Goal of the exercise |
Could you copy, word for word, only the lines from the one containing "output reg q;" through the last line of the records below, both included?

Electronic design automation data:
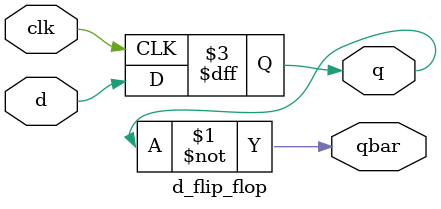
<source format=v>
module d_flip_flop (
    d,
    clk,
    q,
    qbar
);
    input d, clk;
    output reg q;
    output qbar;

    assign qbar = ~q;

    always @(posedge clk) begin
        q <= d;
    end
endmodule

</source>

Solved exercise |
    output reg q;
    output qbar;

    assign qbar = ~q;

    always @(posedge clk) begin
        q <= d;
    end
endmodule

</source>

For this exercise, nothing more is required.